### [Document]
□ □ □

Key 3 - Replace make-believe with sound reasoning

 

copyright © john lamb 2019

 

“There is no you and I and there is no me and mine” - Gururaj

 

    

We now need to address the major impediment we cause by unwittingly seeking permanence. The mention of impermanence (2nd Buddhist Seal above) was kept short because it must be examined here, in greater detail.

Nothing ever stays the same. This is an absolute certainty related to ‘life’ in the 3rd dimension, to which we have restricted ourselves if we are reading these words.

Once more, we’re dealing with the mind challenging what is by projecting fearful imagination into the future. Isn’t it amazing that the mind doesn’t like real love? It only likes the possessing sort of love because that’s stuff it can hang onto. Nonetheless, once we can concede the mind is an imposter, with no foundation of any life other than a sense of grasping outside itself, we are travelling fast towards the goal of non-suffering.

□ □ □

### [Given material]
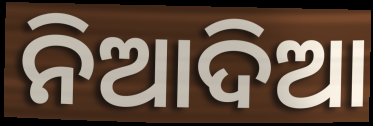
ନିଆଦିଆ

□ □ □

### [Written tasks]
- 1) Reproduce the part of the Key 3 text that opens with the words containing "Nothing ever stays" and closes with "reading these words.".
- 2) List every pronoun in the quotation attributed to Gururaj in the Key 3 text.
The material above is unrelated to the Key 3 text.

### [Exercise responses]
- 1)
Nothing ever stays the same. This is an absolute certainty related to ‘life’ in the 3rd dimension, to which we have restricted ourselves if we are reading these words.

- 2) you, I, me, mine